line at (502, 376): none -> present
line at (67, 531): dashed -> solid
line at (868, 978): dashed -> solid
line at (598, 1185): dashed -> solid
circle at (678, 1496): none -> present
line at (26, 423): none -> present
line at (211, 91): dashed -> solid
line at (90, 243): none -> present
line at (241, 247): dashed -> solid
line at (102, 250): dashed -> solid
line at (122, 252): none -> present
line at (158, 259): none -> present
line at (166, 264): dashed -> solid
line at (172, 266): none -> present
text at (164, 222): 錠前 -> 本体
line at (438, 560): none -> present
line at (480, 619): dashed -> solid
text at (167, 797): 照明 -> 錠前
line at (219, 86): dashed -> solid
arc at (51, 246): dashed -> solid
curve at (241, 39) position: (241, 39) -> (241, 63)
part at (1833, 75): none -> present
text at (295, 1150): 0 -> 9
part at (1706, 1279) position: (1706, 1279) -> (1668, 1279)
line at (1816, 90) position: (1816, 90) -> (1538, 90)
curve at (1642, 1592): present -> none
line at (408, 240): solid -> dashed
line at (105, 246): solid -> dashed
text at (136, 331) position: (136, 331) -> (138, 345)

TASK DESCRIPTION :: Show every line of the entries above that contains the word "part".

COMPLETE RESPONSE ::
part at (1833, 75): none -> present
part at (1706, 1279) position: (1706, 1279) -> (1668, 1279)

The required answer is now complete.